The International Sustainability Standards Board (ISSB) has published new global rules, backed by the G20, to address greenwashing and increase disclosure on how climate change affects businesses.
- Trillions of dollars are being invested in companies that promote their environmental, social, and governance credentials, and the new norms aim to help regulators crack down on misleading claims.
- The standards are built upon voluntary guidelines from the G20’s Task Force on Climate-related Financial Disclosures (TCFD).
- Individual countries can choose whether to require listed companies to apply the standards, with several countries, including Canada, Britain, Japan, Singapore, Nigeria, and others, considering their use.
- The UK was the first major economy to make TCFD disclosures mandatory for listed companies and expressed a commitment to including reporting against the newly launched IFRS sustainability disclosure standards.
- The ISSB is part of the International Financial Reporting Standards foundation, which writes accounting rules used in over 100 countries. The new standards are expected to be endorsed by the global securities watchdog IOSCO.
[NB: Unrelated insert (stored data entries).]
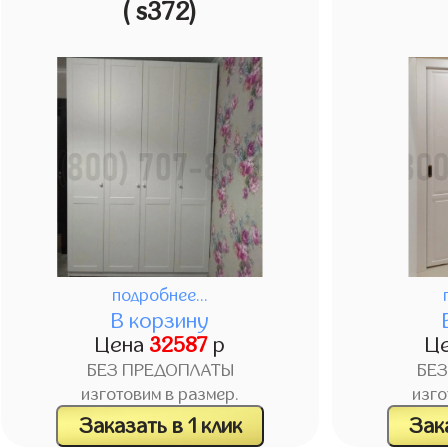
( s372)
подробнее...
В корзину
Цена
32587
р
Ц
БЕЗ ПРЕДОПЛАТЫ
БЕ
изготовим в размер.
изго
Заказать в 1 клик
Зака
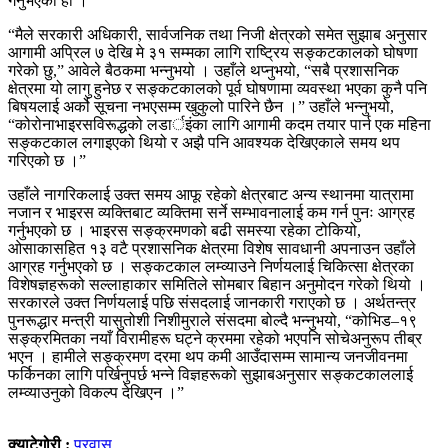
गर्नुभएको हो ।
“मैले सरकारी अधिकारी, सार्वजनिक तथा निजी क्षेत्रको समेत सुझाब अनुसार
आगामी अप्रिल ७ देखि मे ३१ सम्मका लागि राष्ट्रिय सङ्कटकालको घोषणा
गरेको छु,” आवेले बैठकमा भन्नुभयो । उहाँले थप्नुभयो, “सबै प्रशासनिक
क्षेत्रमा यो लागु हुनेछ र सङ्कटकालको पूर्व घोषणामा व्यवस्था भएका कुनै पनि
बिषयलाई अर्को सूचना नभएसम्म खुकुलो पारिने छैन ।” उहाँले भन्नुभयो,
“कोरोनाभाइरसविरूद्धको लडार्इंका लागि आगामी कदम तयार पार्न एक महिना
सङ्कटकाल लगाइएको थियो र अझै पनि आवश्यक देखिएकाले समय थप
गरिएको छ ।”
उहाँले नागरिकलाई उक्त समय आफू रहेको क्षेत्रबाट अन्य स्थानमा यात्रामा
नजान र भाइरस व्यक्तिबाट व्यक्तिमा सर्ने सम्भावनालाई कम गर्न पुनः आग्रह
गर्नुभएको छ । भाइरस सङ्क्रमणको बढी समस्या रहेका टोकियो,
ओसाकासहित १३ वटै प्रशासनिक क्षेत्रमा विशेष सावधानी अपनाउन उहाँले
आग्रह गर्नुभएको छ । सङ्कटकाल लम्व्याउने निर्णयलाई चिकित्सा क्षेत्रका
विशेषज्ञहरूको सल्लाहाकार समितिले सोमबार बिहान अनुमोदन गरेको थियो ।
सरकारले उक्त निर्णयलाई पछि संसदलाई जानकारी गराएको छ । अर्थतन्त्र
पुनरूद्धार मन्त्री यासुतोशी निशीमुराले संसदमा बोल्दै भन्नुभयो, “कोभिड–१९
सङ्क्रमितका नयाँ विरामीहरू घट्ने क्रममा रहेको भएपनि सोचेअनुरूप तीब्र
भएन । हामीले सङ्क्रमण दरमा थप कमी आउँदासम्म सामान्य जनजीवनमा
फर्किनका लागि पर्खिनुपर्छ भन्ने विज्ञहरूको सुझाबअनुसार सङ्कटकाललाई
लम्व्याउनुको विकल्प देखिएन ।”
क्याटेगोरी :
प्रवास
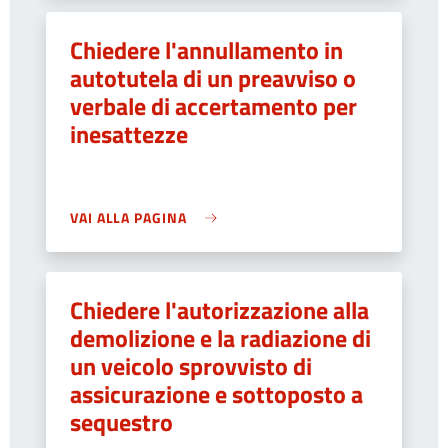
Chiedere l'annullamento in
autotutela di un preavviso o
verbale di accertamento per
inesattezze
VAI ALLA PAGINA
Chiedere l'autorizzazione alla
demolizione e la radiazione di
un veicolo sprovvisto di
assicurazione e sottoposto a
sequestro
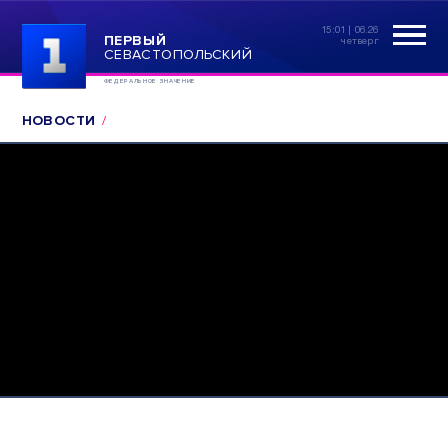
15:01 | 06.26
ПЕРВЫЙ
четверг
СЕВАСТОПОЛЬСКИЙ
ФЕДЕРАЛЬНОЕ ЗНАЧЕНИЕ
НОВОСТИ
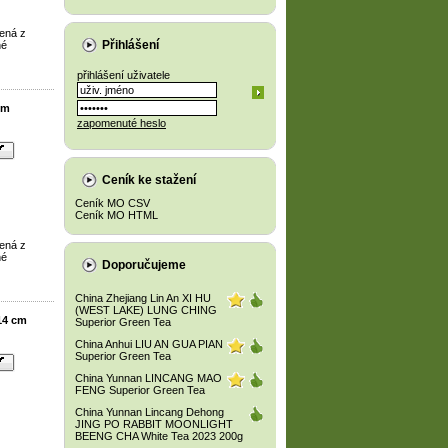
ená z
Přihlášení
né
přihlášení uživatele
cm
zapomenuté heslo
Ceník ke stažení
Ceník MO CSV
Ceník MO HTML
ená z
né
Doporučujeme
China Zhejiang Lin An XI HU
(WEST LAKE) LUNG CHING
14 cm
Superior Green Tea
China Anhui LIU AN GUA PIAN
Superior Green Tea
China Yunnan LINCANG MAO
FENG Superior Green Tea
China Yunnan Lincang Dehong
JING PO RABBIT MOONLIGHT
BEENG CHA White Tea 2023 200g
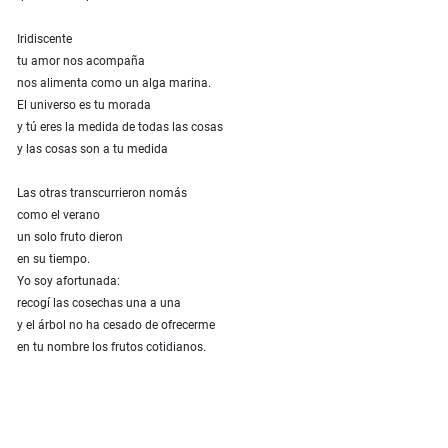
Iridiscente
tu amor nos acompaña
nos alimenta como un alga marina.
El universo es tu morada
y tú eres la medida de todas las cosas
y las cosas son a tu medida
Las otras transcurrieron nomás
como el verano
un solo fruto dieron
en su tiempo.
Yo soy afortunada:
recogí las cosechas una a una
y el árbol no ha cesado de ofrecerme
en tu nombre los frutos cotidianos.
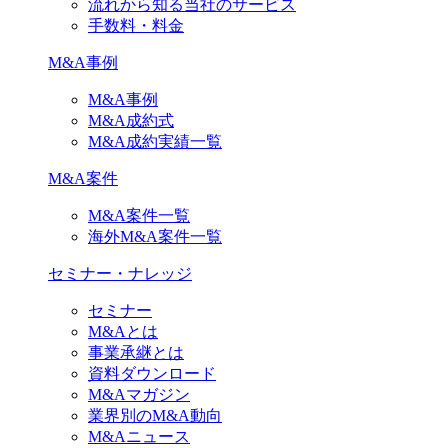
流れから知る当社のサービス
手数料・料金
M&A事例
M&A事例
M&A成約式
M&A成約実績一覧
M&A案件
M&A案件一覧
海外M&A案件一覧
セミナー・ナレッジ
セミナー
M&Aとは
事業承継とは
資料ダウンロード
M&Aマガジン
業界別のM&A動向
M&Aニュース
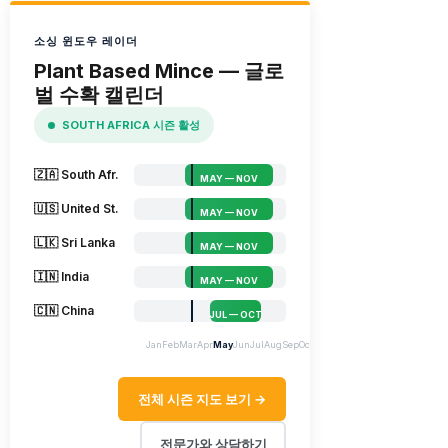
소싱 윈도우 레이더
Plant Based Mince — 글로
벌 수확 캘린더
SOUTH AFRICA 시즌 활성
🇿🇦 South Afr.
MAY — NOV
🇺🇸 United St.
MAY — NOV
🇱🇰 Sri Lanka
MAY — NOV
🇮🇳 India
MAY — NOV
🇨🇳 China
JUL — OCT
Jan
Feb
Mar
Apr
May
Jun
Jul
Aug
Sep
Oct
Nov
Dec
전체 시즌 지도 보기 →
전문가와 상담하기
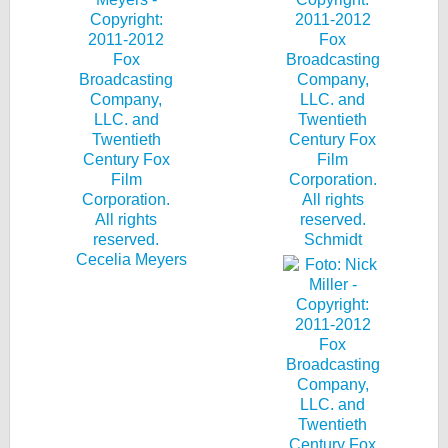
Schmidt
Cecelia Meyers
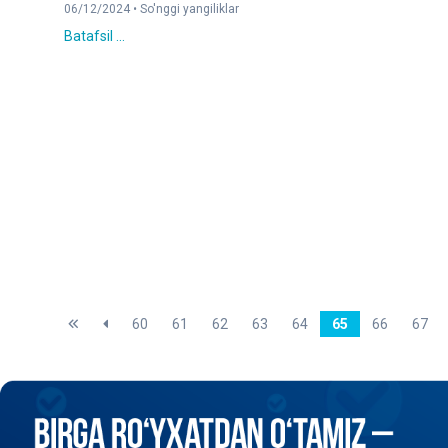
06/12/2024 •
So'nggi yangiliklar
Batafsil ...
60
61
62
63
64
65
66
67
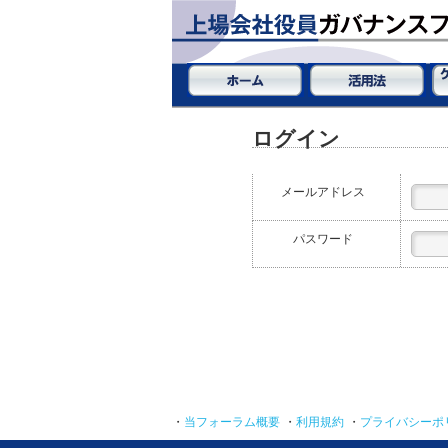
ログイン
メールアドレス
パスワード
・
当フォーラム概要
・
利用規約
・
プライバシーポ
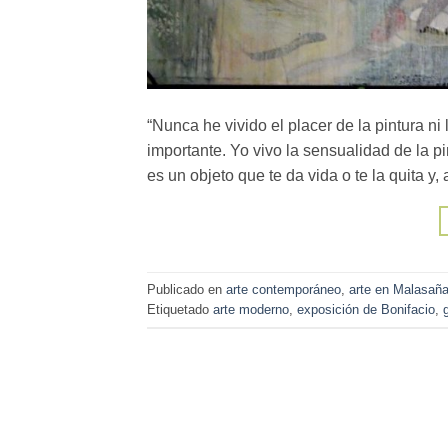
“Nunca he vivido el placer de la pintura ni
importante. Yo vivo la sensualidad de la 
es un objeto que te da vida o te la quita y, 
Publicado en
arte contemporáneo
,
arte en Malasañ
Etiquetado
arte moderno
,
exposición de Bonifacio
,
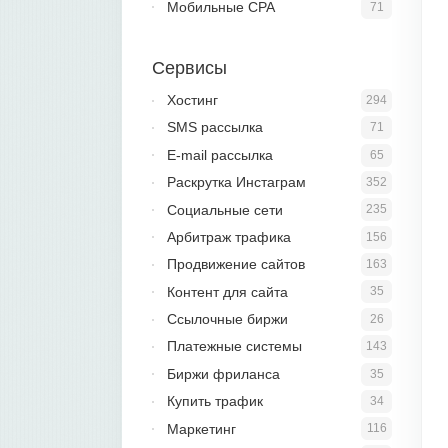
Мобильные CPA
71
Сервисы
Хостинг
294
SMS рассылка
71
E-mail рассылка
65
Раскрутка Инстаграм
352
Социальные сети
235
Арбитраж трафика
156
Продвижение сайтов
163
Контент для сайта
35
Ссылочные биржи
26
Платежные системы
143
Биржи фриланса
35
Купить трафик
34
Маркетинг
116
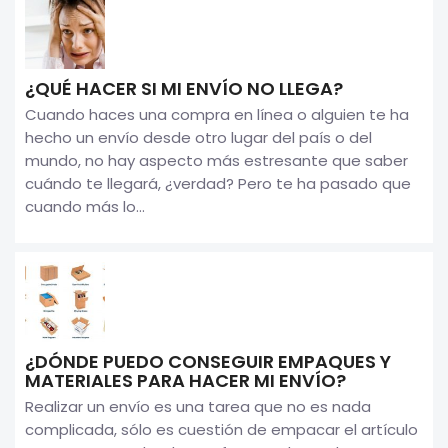
¿QUÉ HACER SI MI ENVÍO NO LLEGA?
Cuando haces una compra en línea o alguien te ha
hecho un envío desde otro lugar del país o del
mundo, no hay aspecto más estresante que saber
cuándo te llegará, ¿verdad? Pero te ha pasado que
cuando más lo...
¿DÓNDE PUEDO CONSEGUIR EMPAQUES Y
MATERIALES PARA HACER MI ENVÍO?
Realizar un envío es una tarea que no es nada
complicada, sólo es cuestión de empacar el artículo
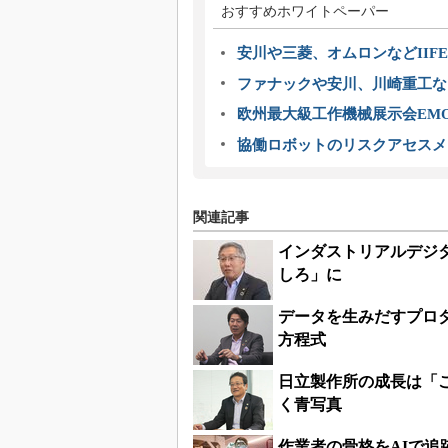
おすすめホワイトペーパー
安川や三菱、オムロンなどIIFE
ファナックや安川、川崎重工な
欧州最大級工作機械展示会EMO
協働ロボットのリスクアセスメ
関連記事
インダストリアルデジ
しろ」に
データを生みだすプロ
方程式
日立製作所の成長は「
く青写真
作業者の骨格をAIで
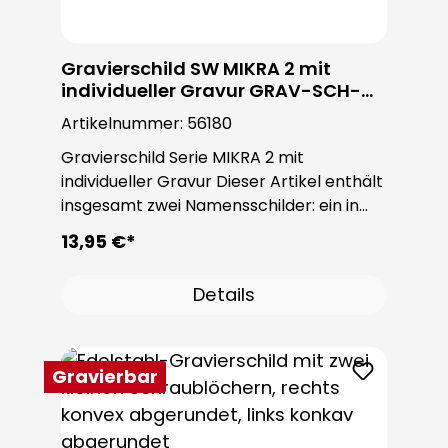
Gravierschild SW MIKRA 2 mit
individueller Gravur GRAV-SCH-
MIKRA2 NAMEws
Artikelnummer:
56180
Gravierschild Serie MIKRA 2 mit
individueller Gravur Dieser Artikel enthält
insgesamt zwei Namensschilder: ein in
Schwarz und ein in transparent. Diese
13,95 €*
Namensschilder eignen sich für die
Türstationen der Serie MIKRA 2.
Details
Gravierbar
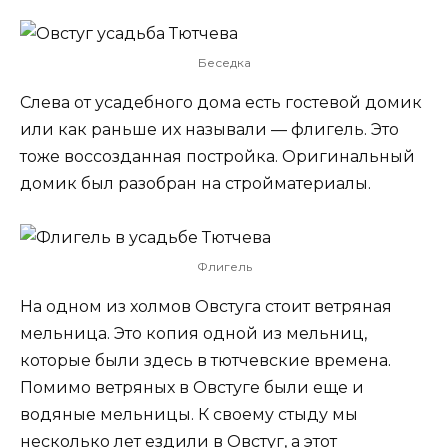
Беседка
Слева от усадебного дома есть гостевой домик
или как раньше их называли — флигель. Это
тоже воссозданная постройка. Оригинальный
домик был разобран на стройматериалы.
Флигель
На одном из холмов Овстуга стоит ветряная
мельница. Это копия одной из мельниц,
которые были здесь в тютчевские времена.
Помимо ветряных в Овстуге были еще и
водяные мельницы. К своему стыду мы
несколько лет ездили в Овстуг, а этот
- The new norms bring more rigor to sustainability reporting, aligning it more closely with financial reporting. They aim to address gaps in data provision, such as the lack of disclosure on Scope 1 and 2 carbon emissions by 42% of the world’s top 4,000 companies.
- The ISSB rules require companies to disclose material emissions, subject to external audits. The European Union is also finalizing its own disclosure rules, and efforts are being made to ensure interoperability between the EU and ISSB norms to avoid duplication for global companies.